Alain Bensoussan est intervenu sur France culture sur la décision invalidée par le Conseil constitutionnel concernant la saisie administrative de données informatiques
Au programme du Journal de 22 heures, présenté par Anne Fauquembergue :
- la décision rendue ce jour par le Conseil constitutionnel de censurer une partie de la loi sur l’état d’urgence concernant les saisies informatiques lors des perquisitions.
- les différences de traitement entre la France et les Etats-Unis en matière de décryptage des données informatiques.
Quelles sont les conséquences d’une telle décision ?
Le cadre de l’état d’urgence – Les « sages » du Conseil constitutionnel ont validé les interdictions de réunion (Décision n° 2016-535 QPC) et les perquisitions mais retoquent les copies de dossiers informatiques (Décision n° 2016-536 QPC) faites par les forces de l’Ordre lors des perquisitions administratives dans le cadre de l’état d’urgence.
La notion d’état de droit – Nous sommes en présence d’une décision extrêmement importante. Elle montre que malgré le moment très particulier de barbarie et en plein état d’urgence, la notion d’état de droit à un sens.
La saisie administrative de données informatiques – Le Conseil constitutionnel, dans sa décision 2016-536 QPC, définit de nouveau le caractère d’inviolabilité du domicile et, dans ce cas, de la possibilité, de manière exceptionnelle, de pouvoir faire certaines des opérations telles que les perquisitions.
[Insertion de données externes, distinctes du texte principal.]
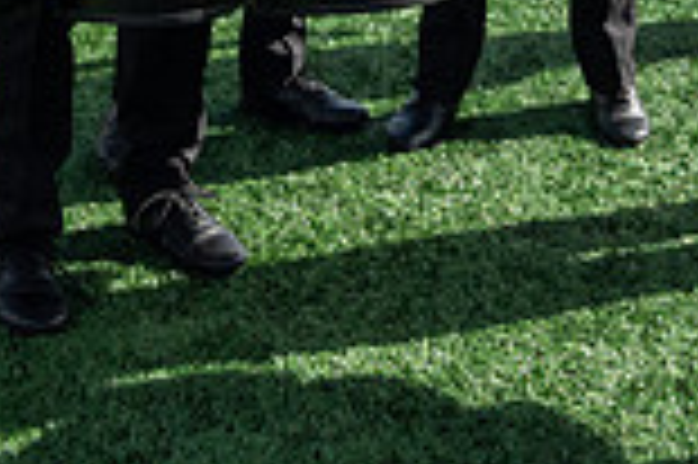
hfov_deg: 17.2
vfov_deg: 10.8
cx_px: 603
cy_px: -379
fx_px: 2285
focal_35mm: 118
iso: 1600
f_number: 10
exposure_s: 1/2500
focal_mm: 29
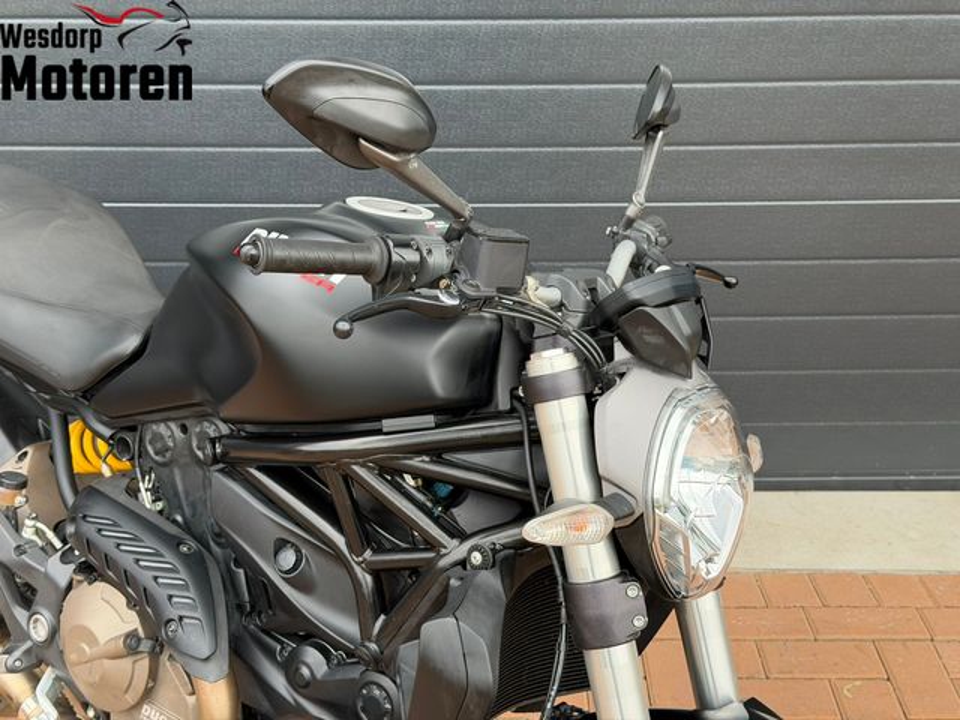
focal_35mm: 48
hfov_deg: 39.7
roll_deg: -0.1
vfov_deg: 30.3
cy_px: 360
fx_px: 1331
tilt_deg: -24.5
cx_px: 480
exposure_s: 1/794
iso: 100
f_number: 1.78
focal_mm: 6.76
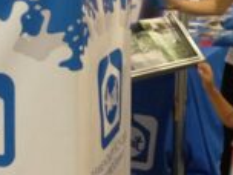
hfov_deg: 15.2
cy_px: 80
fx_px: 875
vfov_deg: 11.4
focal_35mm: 130
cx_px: 107
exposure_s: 1/20
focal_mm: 4.13
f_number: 2.4
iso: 125
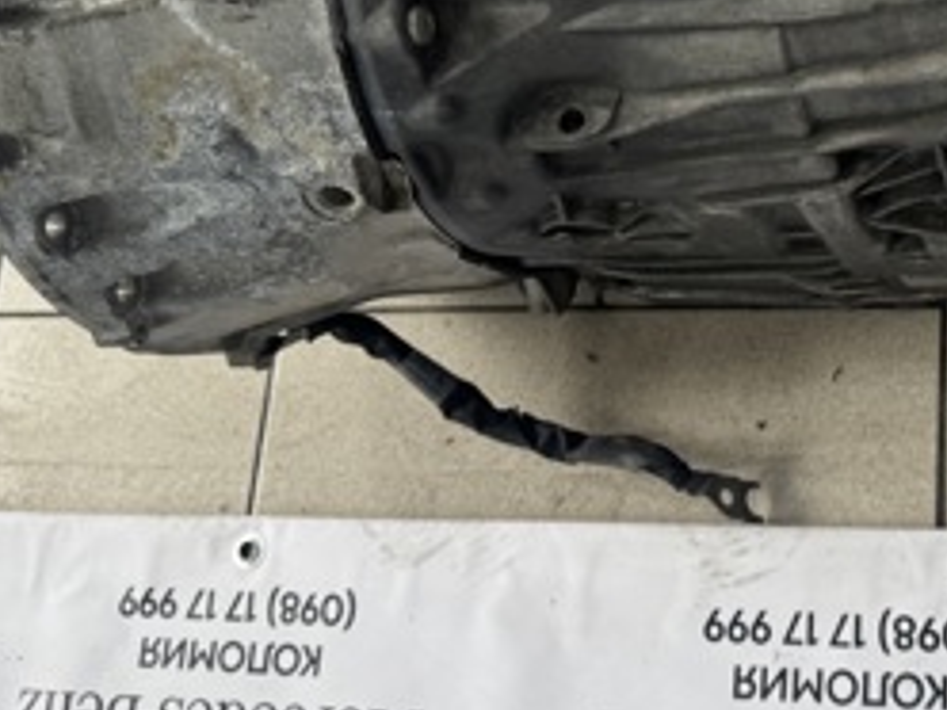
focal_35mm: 62
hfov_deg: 29.9
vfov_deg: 23.2
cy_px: 115
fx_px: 1696
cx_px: 852
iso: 125
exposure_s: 1/121
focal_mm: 6.76
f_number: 1.78
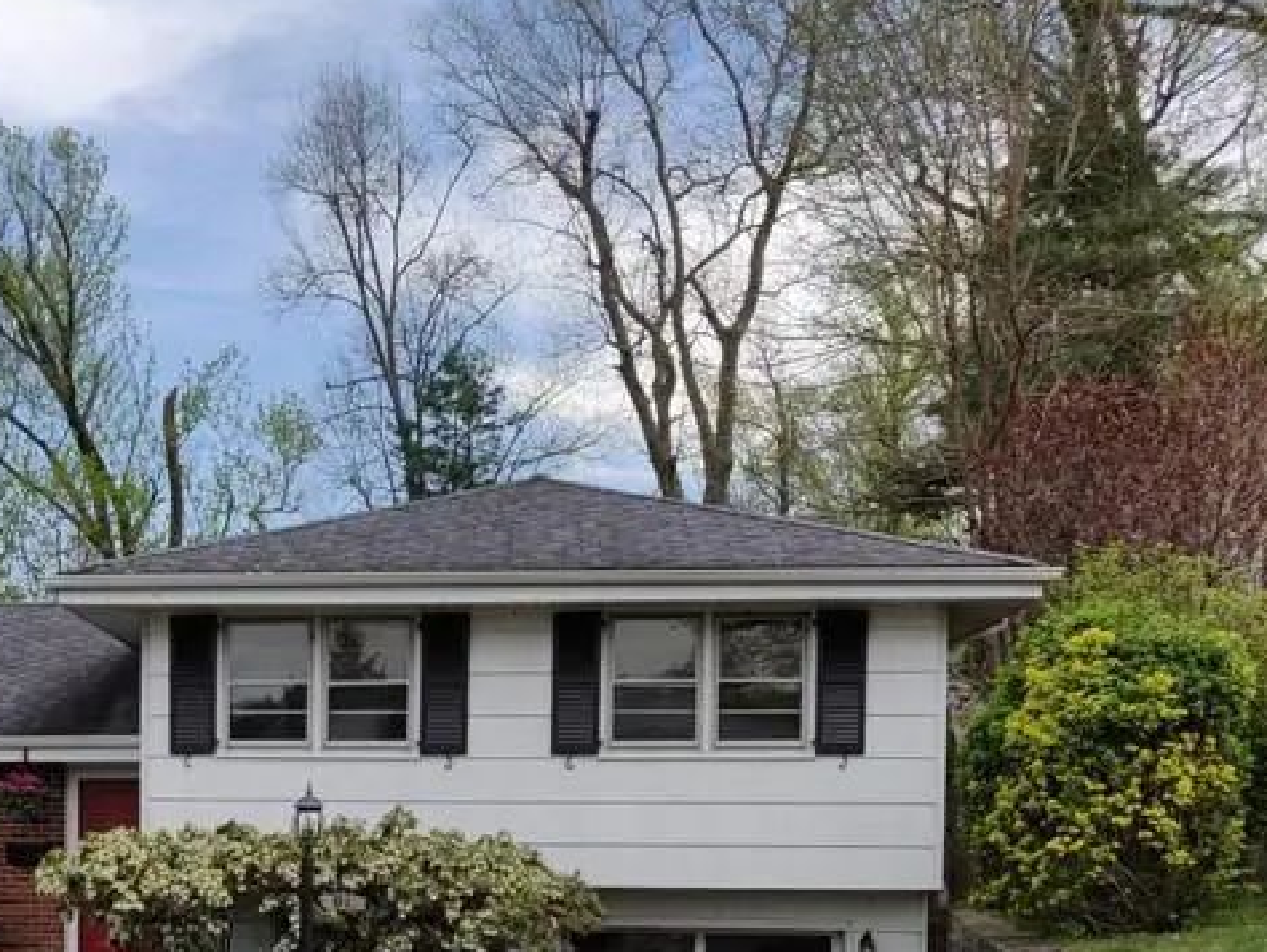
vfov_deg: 25.7
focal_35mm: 54
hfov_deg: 34.2
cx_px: 217
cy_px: 960
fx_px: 1977
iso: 100
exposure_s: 1/1136
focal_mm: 4.25
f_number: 1.7
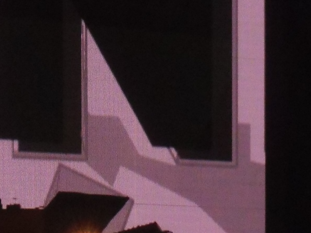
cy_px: 25
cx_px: 348
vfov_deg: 3.7
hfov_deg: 4.9
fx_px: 3603
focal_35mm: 401
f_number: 5.4
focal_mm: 19.54
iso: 400
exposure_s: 1/60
Mais lorsqu’il s’agit de la saisie administrative de données informatiques et que les agents font des copies de données personnelles sans qu’aucune limite ne permette d’organiser la protection de la vie privée, alors le Conseil dit non.
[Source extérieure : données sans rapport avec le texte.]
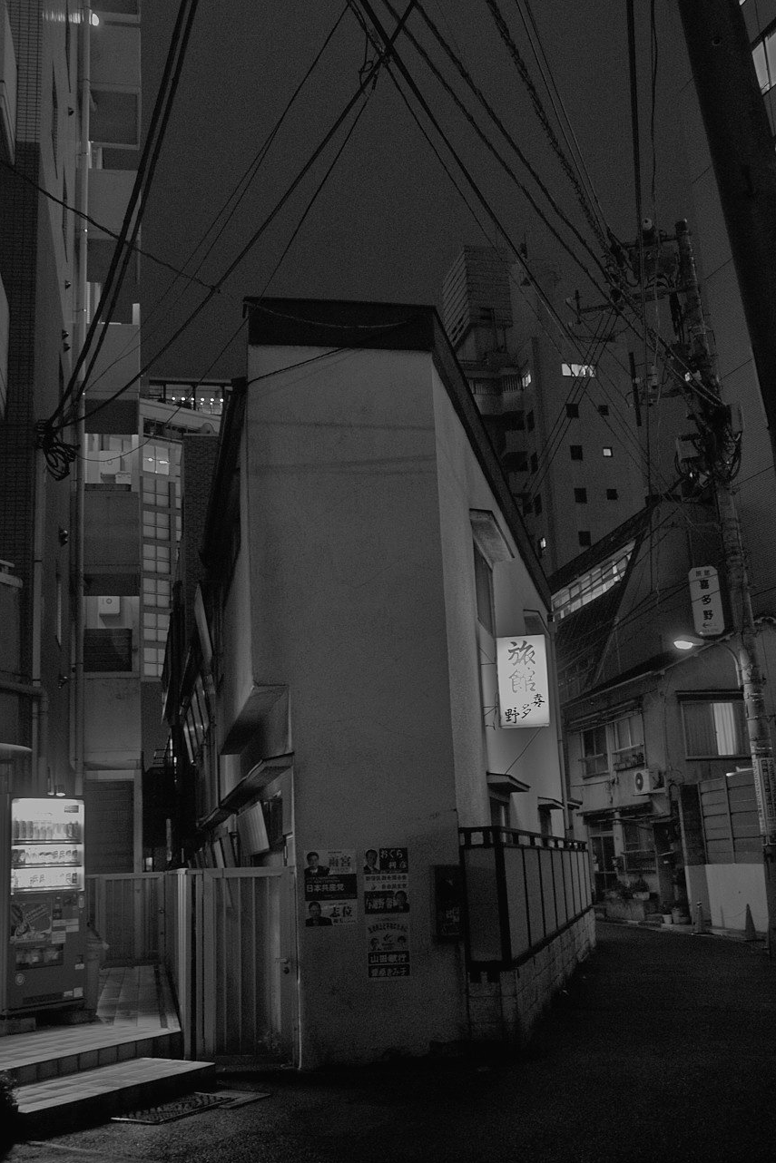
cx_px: 398
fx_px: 1131
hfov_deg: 37.9
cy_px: 582
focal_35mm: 35
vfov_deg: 54.4
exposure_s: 1/6
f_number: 4
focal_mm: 20
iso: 400
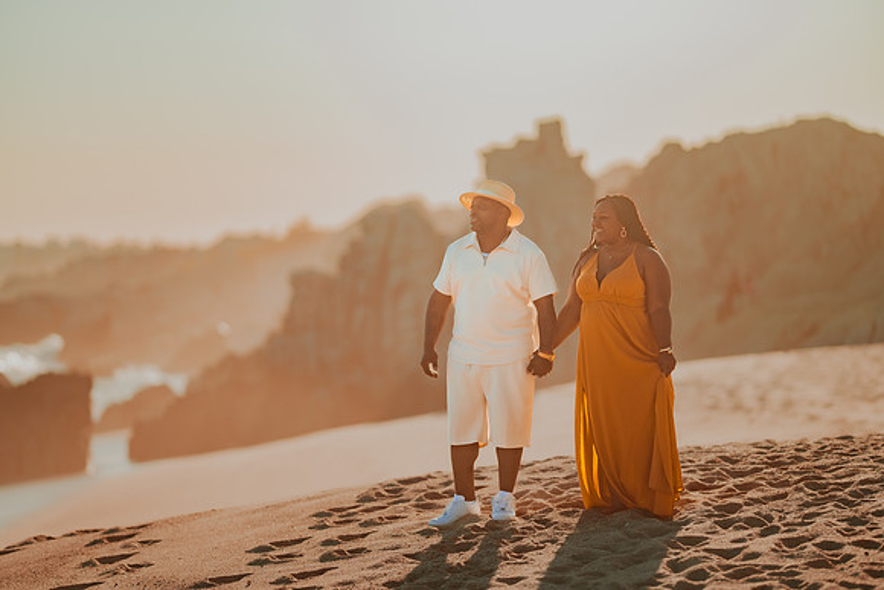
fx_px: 3316
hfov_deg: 15.2
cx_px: 442
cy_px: 295
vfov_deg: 10.2
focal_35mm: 135
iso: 100
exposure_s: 1/6400
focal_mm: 135
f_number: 1.8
La perquisition à domicile – Au domicile des « personnes dont le comportement constitue une menace pour la sécurité et l’ordre publics », s’il y a des ordinateurs qui peuvent contenir des données susceptibles d’intéresser la sécurité nationale, ceux-ci renferment aussi des données à caractère personnel, quant à la santé par exemple, relevant de la vie privée. Et non seulement des données sur la personne en ligne de mire des services de police mais aussi sur les autres personnes vivant à son domicile.
Accès aux données personnelles – Cette restriction va incontestablement gêner les forces de l’ordre dans leur travail mais la saisie administrative de données informatiques – possibilité offerte par l’état d’urgence – est beaucoup trop large, ouvrant la porte à un accès élargi aux données personnelles de toute la famille et des proches.
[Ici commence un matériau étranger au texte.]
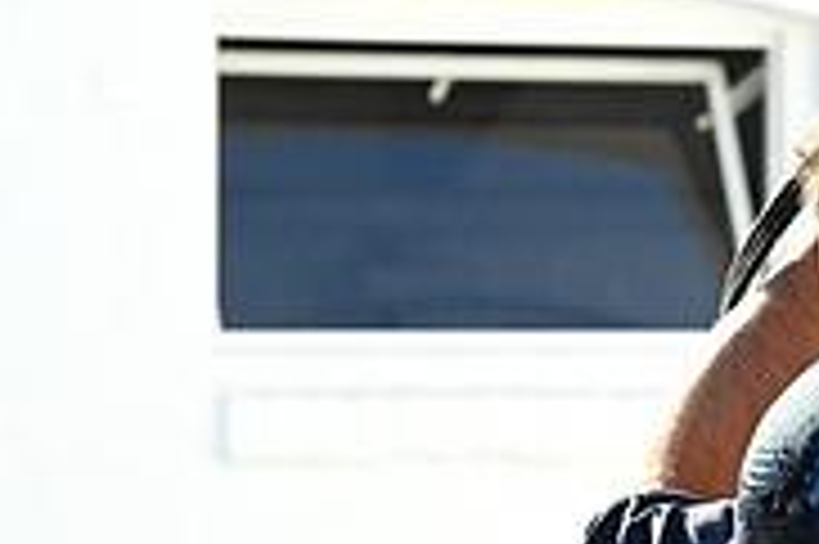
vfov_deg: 3.6
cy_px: 124
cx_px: 1300
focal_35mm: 383
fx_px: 8705
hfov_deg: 5.3
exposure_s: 1/1600
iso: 3200
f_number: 9
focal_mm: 120
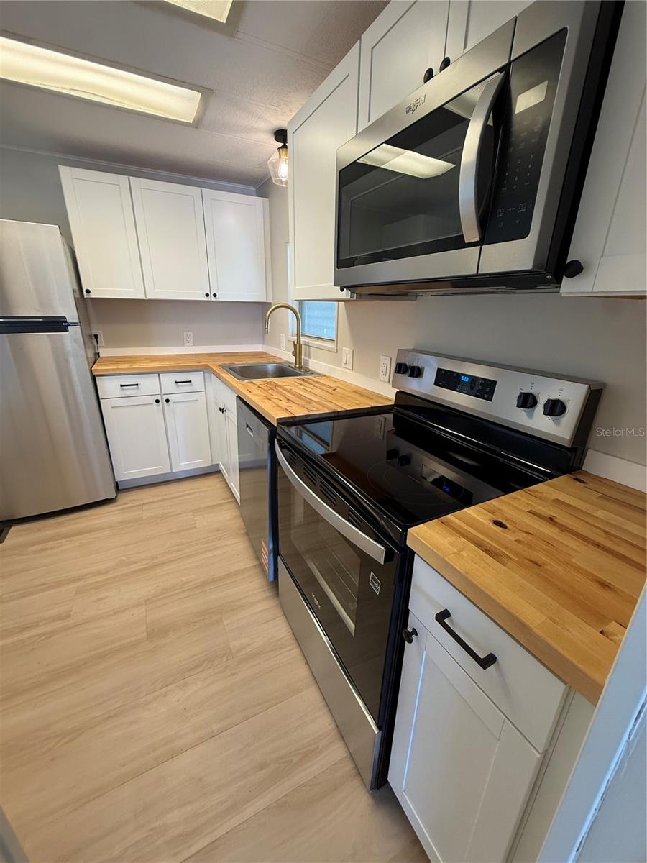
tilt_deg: -19.4
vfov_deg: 102.1
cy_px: 432
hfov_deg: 85.7
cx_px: 324
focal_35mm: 14
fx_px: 349
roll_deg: -1.0
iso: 200
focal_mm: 2.22
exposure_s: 1/120
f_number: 2.2
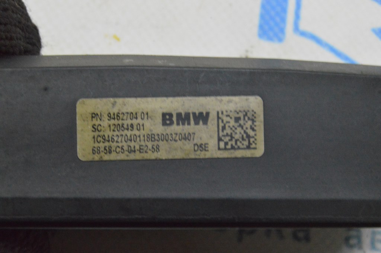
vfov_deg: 16.5
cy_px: 126
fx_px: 872
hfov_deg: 24.6
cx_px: 190
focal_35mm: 82
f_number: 20
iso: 6400
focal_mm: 55
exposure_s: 1/20
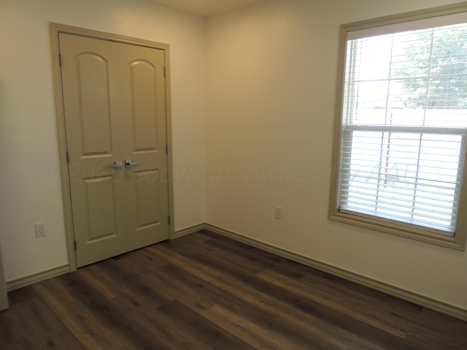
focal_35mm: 24
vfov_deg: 56.8
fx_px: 324
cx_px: 234
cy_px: 175
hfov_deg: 71.6
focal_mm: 4.3
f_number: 3
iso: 100
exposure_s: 1/50
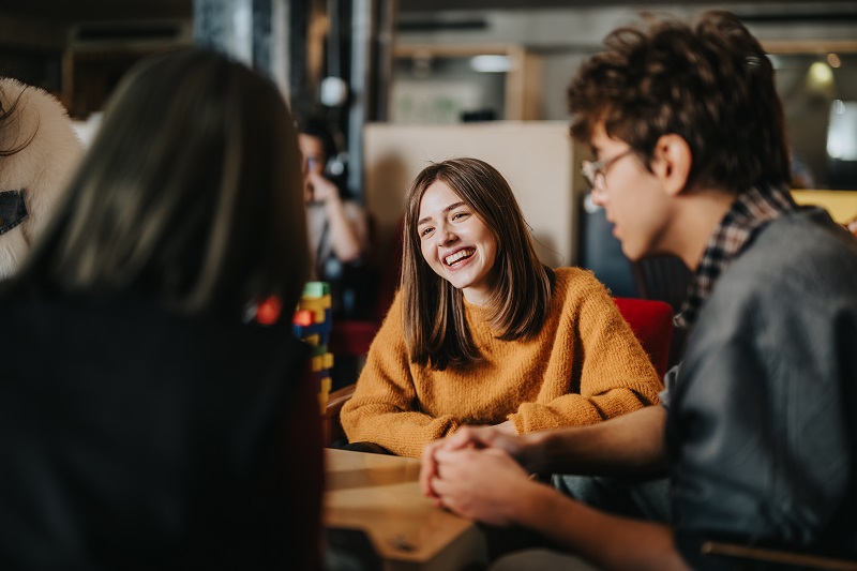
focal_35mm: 50
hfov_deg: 39.6
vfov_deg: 27.0
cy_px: 286
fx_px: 1190
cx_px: 428
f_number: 1.2
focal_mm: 50
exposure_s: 1/250
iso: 500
Équilibre entre démocratie et ordre public – L’état d’urgence permet la saisie sans l’autorisation d’une autorité judiciaire, d’un juge : c’est la « Saisie administrative ». Toutefois, il faut y mettre certaines limites. La sécurité de tous ne peut se faire au détriment de la liberté de chacun. Il faut trouver un équilibre entre démocratie et sécurité.
Décision n° 2016-536 QPC du 19 février 2016 – Ligue des droits de l’homme [Perquisitions et saisies administratives dans le cadre de l’état d’urgence] – JORF n°0044 du 21 février 2016, texte n° 27 [Non conformité partielle]
Décision n° 2016-535 QPC du 19 février 2016 – Ligue des droits de l’homme [Police des réunions et des lieux publics dans le cadre de l’état d’urgence] – JORF n°0044 du 21 février 2016, texte n° 26 [Conformité]
France culture, Journal de 22 heures, présenté par Anne Fauquembergue, vendredi 19 février 2016.